Retype all of the data shown below, keeping every character the same.

(GIVEN RECORDS)

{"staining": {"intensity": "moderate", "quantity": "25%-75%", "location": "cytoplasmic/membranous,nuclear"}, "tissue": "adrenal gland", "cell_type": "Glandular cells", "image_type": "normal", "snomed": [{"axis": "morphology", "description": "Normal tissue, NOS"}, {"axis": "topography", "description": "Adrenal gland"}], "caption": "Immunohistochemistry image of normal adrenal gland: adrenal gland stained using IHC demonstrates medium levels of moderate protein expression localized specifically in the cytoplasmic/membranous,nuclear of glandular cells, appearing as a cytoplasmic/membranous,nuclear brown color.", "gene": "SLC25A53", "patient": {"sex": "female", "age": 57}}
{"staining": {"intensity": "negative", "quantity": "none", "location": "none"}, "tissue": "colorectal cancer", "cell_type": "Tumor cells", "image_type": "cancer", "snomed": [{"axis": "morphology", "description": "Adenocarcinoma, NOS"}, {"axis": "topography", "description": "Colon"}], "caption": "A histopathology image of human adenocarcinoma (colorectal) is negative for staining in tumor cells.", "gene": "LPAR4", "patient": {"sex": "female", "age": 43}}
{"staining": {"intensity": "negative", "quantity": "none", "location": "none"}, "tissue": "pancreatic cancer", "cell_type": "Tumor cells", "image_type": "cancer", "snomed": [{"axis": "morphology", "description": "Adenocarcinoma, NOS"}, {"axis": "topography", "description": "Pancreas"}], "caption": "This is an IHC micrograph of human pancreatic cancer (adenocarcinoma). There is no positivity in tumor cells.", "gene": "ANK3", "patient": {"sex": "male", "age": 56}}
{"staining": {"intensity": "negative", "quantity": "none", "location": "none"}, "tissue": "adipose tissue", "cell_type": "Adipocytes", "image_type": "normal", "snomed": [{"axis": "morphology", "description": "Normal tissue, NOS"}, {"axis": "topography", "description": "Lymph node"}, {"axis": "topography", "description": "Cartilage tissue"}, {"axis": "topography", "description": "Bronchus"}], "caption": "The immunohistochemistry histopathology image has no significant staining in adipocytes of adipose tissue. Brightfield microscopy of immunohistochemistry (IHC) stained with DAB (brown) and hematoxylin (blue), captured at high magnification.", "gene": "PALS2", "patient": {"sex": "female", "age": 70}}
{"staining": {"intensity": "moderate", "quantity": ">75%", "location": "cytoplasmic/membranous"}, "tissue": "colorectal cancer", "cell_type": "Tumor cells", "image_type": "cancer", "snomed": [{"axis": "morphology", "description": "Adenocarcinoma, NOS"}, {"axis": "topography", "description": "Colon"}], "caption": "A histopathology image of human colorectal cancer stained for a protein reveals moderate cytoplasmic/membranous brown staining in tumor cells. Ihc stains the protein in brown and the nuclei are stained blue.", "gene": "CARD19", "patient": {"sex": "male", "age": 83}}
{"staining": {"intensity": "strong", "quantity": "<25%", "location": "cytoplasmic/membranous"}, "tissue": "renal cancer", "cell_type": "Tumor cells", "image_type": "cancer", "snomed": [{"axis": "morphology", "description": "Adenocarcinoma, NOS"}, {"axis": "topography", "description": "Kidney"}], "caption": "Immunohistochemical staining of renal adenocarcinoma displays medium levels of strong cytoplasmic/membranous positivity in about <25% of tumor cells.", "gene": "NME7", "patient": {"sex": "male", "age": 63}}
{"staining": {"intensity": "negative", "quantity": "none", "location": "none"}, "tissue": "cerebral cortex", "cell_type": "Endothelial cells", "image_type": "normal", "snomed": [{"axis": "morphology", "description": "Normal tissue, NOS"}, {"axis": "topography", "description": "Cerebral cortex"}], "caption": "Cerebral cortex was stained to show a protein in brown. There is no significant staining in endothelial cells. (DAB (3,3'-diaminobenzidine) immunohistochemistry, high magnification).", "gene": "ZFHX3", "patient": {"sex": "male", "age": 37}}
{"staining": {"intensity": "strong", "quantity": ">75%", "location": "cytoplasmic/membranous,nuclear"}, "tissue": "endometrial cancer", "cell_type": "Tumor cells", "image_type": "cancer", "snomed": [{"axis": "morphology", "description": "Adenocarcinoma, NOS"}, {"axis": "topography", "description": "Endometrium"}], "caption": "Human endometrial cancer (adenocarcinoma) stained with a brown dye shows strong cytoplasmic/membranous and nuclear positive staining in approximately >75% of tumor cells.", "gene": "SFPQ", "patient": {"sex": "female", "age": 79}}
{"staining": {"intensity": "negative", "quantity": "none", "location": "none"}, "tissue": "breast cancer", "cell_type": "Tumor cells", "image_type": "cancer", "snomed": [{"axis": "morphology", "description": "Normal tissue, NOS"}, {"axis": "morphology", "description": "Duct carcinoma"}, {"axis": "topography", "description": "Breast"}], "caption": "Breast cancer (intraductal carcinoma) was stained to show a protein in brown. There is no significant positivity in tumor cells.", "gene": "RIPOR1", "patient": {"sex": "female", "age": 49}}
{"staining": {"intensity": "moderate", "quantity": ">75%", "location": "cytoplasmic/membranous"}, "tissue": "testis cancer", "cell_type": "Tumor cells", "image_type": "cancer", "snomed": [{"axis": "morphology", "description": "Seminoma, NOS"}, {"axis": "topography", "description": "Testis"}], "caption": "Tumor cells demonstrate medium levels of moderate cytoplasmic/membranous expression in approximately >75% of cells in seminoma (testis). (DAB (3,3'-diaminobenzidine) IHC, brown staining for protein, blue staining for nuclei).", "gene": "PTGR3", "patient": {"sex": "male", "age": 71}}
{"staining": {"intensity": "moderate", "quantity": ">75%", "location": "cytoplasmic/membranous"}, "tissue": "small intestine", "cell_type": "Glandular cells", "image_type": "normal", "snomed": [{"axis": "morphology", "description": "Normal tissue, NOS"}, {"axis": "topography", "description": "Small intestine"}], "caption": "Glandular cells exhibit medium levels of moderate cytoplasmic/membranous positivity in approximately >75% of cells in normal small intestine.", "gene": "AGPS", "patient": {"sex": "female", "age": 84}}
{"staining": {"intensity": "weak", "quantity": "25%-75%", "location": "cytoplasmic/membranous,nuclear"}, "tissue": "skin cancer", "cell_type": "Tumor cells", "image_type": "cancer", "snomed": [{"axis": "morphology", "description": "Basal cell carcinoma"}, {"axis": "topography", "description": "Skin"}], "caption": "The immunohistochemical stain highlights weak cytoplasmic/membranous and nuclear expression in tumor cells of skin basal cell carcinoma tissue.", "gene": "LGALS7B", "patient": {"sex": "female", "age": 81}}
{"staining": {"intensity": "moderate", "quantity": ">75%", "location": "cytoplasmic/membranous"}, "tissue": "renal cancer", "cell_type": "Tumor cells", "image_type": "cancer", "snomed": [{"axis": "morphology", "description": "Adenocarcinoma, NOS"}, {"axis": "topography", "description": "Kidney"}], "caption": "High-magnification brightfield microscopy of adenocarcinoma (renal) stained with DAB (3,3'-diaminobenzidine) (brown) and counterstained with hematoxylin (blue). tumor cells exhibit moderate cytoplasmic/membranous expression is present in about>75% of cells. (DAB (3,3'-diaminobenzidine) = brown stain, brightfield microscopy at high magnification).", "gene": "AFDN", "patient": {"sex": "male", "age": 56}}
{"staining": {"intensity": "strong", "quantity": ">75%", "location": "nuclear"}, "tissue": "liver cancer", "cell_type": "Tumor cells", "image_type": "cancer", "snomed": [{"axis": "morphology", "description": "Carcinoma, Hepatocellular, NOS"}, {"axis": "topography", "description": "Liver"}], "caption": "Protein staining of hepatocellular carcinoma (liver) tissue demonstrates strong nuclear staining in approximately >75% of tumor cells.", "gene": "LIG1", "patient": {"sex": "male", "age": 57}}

(End GIVEN RECORDS)

### RESPONSE TO THE TASK:
{"staining": {"intensity": "moderate", "quantity": "25%-75%", "location": "cytoplasmic/membranous,nuclear"}, "tissue": "adrenal gland", "cell_type": "Glandular cells", "image_type": "normal", "snomed": [{"axis": "morphology", "description": "Normal tissue, NOS"}, {"axis": "topography", "description": "Adrenal gland"}], "caption": "Immunohistochemistry image of normal adrenal gland: adrenal gland stained using IHC demonstrates medium levels of moderate protein expression localized specifically in the cytoplasmic/membranous,nuclear of glandular cells, appearing as a cytoplasmic/membranous,nuclear brown color.", "gene": "SLC25A53", "patient": {"sex": "female", "age": 57}}
{"staining": {"intensity": "negative", "quantity": "none", "location": "none"}, "tissue": "colorectal cancer", "cell_type": "Tumor cells", "image_type": "cancer", "snomed": [{"axis": "morphology", "description": "Adenocarcinoma, NOS"}, {"axis": "topography", "description": "Colon"}], "caption": "A histopathology image of human adenocarcinoma (colorectal) is negative for staining in tumor cells.", "gene": "LPAR4", "patient": {"sex": "female", "age": 43}}
{"staining": {"intensity": "negative", "quantity": "none", "location": "none"}, "tissue": "pancreatic cancer", "cell_type": "Tumor cells", "image_type": "cancer", "snomed": [{"axis": "morphology", "description": "Adenocarcinoma, NOS"}, {"axis": "topography", "description": "Pancreas"}], "caption": "This is an IHC micrograph of human pancreatic cancer (adenocarcinoma). There is no positivity in tumor cells.", "gene": "ANK3", "patient": {"sex": "male", "age": 56}}
{"staining": {"intensity": "negative", "quantity": "none", "location": "none"}, "tissue": "adipose tissue", "cell_type": "Adipocytes", "image_type": "normal", "snomed": [{"axis": "morphology", "description": "Normal tissue, NOS"}, {"axis": "topography", "description": "Lymph node"}, {"axis": "topography", "description": "Cartilage tissue"}, {"axis": "topography", "description": "Bronchus"}], "caption": "The immunohistochemistry histopathology image has no significant staining in adipocytes of adipose tissue. Brightfield microscopy of immunohistochemistry (IHC) stained with DAB (brown) and hematoxylin (blue), captured at high magnification.", "gene": "PALS2", "patient": {"sex": "female", "age": 70}}
{"staining": {"intensity": "moderate", "quantity": ">75%", "location": "cytoplasmic/membranous"}, "tissue": "colorectal cancer", "cell_type": "Tumor cells", "image_type": "cancer", "snomed": [{"axis": "morphology", "description": "Adenocarcinoma, NOS"}, {"axis": "topography", "description": "Colon"}], "caption": "A histopathology image of human colorectal cancer stained for a protein reveals moderate cytoplasmic/membranous brown staining in tumor cells. Ihc stains the protein in brown and the nuclei are stained blue.", "gene": "CARD19", "patient": {"sex": "male", "age": 83}}
{"staining": {"intensity": "strong", "quantity": "<25%", "location": "cytoplasmic/membranous"}, "tissue": "renal cancer", "cell_type": "Tumor cells", "image_type": "cancer", "snomed": [{"axis": "morphology", "description": "Adenocarcinoma, NOS"}, {"axis": "topography", "description": "Kidney"}], "caption": "Immunohistochemical staining of renal adenocarcinoma displays medium levels of strong cytoplasmic/membranous positivity in about <25% of tumor cells.", "gene": "NME7", "patient": {"sex": "male", "age": 63}}
{"staining": {"intensity": "negative", "quantity": "none", "location": "none"}, "tissue": "cerebral cortex", "cell_type": "Endothelial cells", "image_type": "normal", "snomed": [{"axis": "morphology", "description": "Normal tissue, NOS"}, {"axis": "topography", "description": "Cerebral cortex"}], "caption": "Cerebral cortex was stained to show a protein in brown. There is no significant staining in endothelial cells. (DAB (3,3'-diaminobenzidine) immunohistochemistry, high magnification).", "gene": "ZFHX3", "patient": {"sex": "male", "age": 37}}
{"staining": {"intensity": "strong", "quantity": ">75%", "location": "cytoplasmic/membranous,nuclear"}, "tissue": "endometrial cancer", "cell_type": "Tumor cells", "image_type": "cancer", "snomed": [{"axis": "morphology", "description": "Adenocarcinoma, NOS"}, {"axis": "topography", "description": "Endometrium"}], "caption": "Human endometrial cancer (adenocarcinoma) stained with a brown dye shows strong cytoplasmic/membranous and nuclear positive staining in approximately >75% of tumor cells.", "gene": "SFPQ", "patient": {"sex": "female", "age": 79}}
{"staining": {"intensity": "negative", "quantity": "none", "location": "none"}, "tissue": "breast cancer", "cell_type": "Tumor cells", "image_type": "cancer", "snomed": [{"axis": "morphology", "description": "Normal tissue, NOS"}, {"axis": "morphology", "description": "Duct carcinoma"}, {"axis": "topography", "description": "Breast"}], "caption": "Breast cancer (intraductal carcinoma) was stained to show a protein in brown. There is no significant positivity in tumor cells.", "gene": "RIPOR1", "patient": {"sex": "female", "age": 49}}
{"staining": {"intensity": "moderate", "quantity": ">75%", "location": "cytoplasmic/membranous"}, "tissue": "testis cancer", "cell_type": "Tumor cells", "image_type": "cancer", "snomed": [{"axis": "morphology", "description": "Seminoma, NOS"}, {"axis": "topography", "description": "Testis"}], "caption": "Tumor cells demonstrate medium levels of moderate cytoplasmic/membranous expression in approximately >75% of cells in seminoma (testis). (DAB (3,3'-diaminobenzidine) IHC, brown staining for protein, blue staining for nuclei).", "gene": "PTGR3", "patient": {"sex": "male", "age": 71}}
{"staining": {"intensity": "moderate", "quantity": ">75%", "location": "cytoplasmic/membranous"}, "tissue": "small intestine", "cell_type": "Glandular cells", "image_type": "normal", "snomed": [{"axis": "morphology", "description": "Normal tissue, NOS"}, {"axis": "topography", "description": "Small intestine"}], "caption": "Glandular cells exhibit medium levels of moderate cytoplasmic/membranous positivity in approximately >75% of cells in normal small intestine.", "gene": "AGPS", "patient": {"sex": "female", "age": 84}}
{"staining": {"intensity": "weak", "quantity": "25%-75%", "location": "cytoplasmic/membranous,nuclear"}, "tissue": "skin cancer", "cell_type": "Tumor cells", "image_type": "cancer", "snomed": [{"axis": "morphology", "description": "Basal cell carcinoma"}, {"axis": "topography", "description": "Skin"}], "caption": "The immunohistochemical stain highlights weak cytoplasmic/membranous and nuclear expression in tumor cells of skin basal cell carcinoma tissue.", "gene": "LGALS7B", "patient": {"sex": "female", "age": 81}}
{"staining": {"intensity": "moderate", "quantity": ">75%", "location": "cytoplasmic/membranous"}, "tissue": "renal cancer", "cell_type": "Tumor cells", "image_type": "cancer", "snomed": [{"axis": "morphology", "description": "Adenocarcinoma, NOS"}, {"axis": "topography", "description": "Kidney"}], "caption": "High-magnification brightfield microscopy of adenocarcinoma (renal) stained with DAB (3,3'-diaminobenzidine) (brown) and counterstained with hematoxylin (blue). tumor cells exhibit moderate cytoplasmic/membranous expression is present in about>75% of cells. (DAB (3,3'-diaminobenzidine) = brown stain, brightfield microscopy at high magnification).", "gene": "AFDN", "patient": {"sex": "male", "age": 56}}
{"staining": {"intensity": "strong", "quantity": ">75%", "location": "nuclear"}, "tissue": "liver cancer", "cell_type": "Tumor cells", "image_type": "cancer", "snomed": [{"axis": "morphology", "description": "Carcinoma, Hepatocellular, NOS"}, {"axis": "topography", "description": "Liver"}], "caption": "Protein staining of hepatocellular carcinoma (liver) tissue demonstrates strong nuclear staining in approximately >75% of tumor cells.", "gene": "LIG1", "patient": {"sex": "male", "age": 57}}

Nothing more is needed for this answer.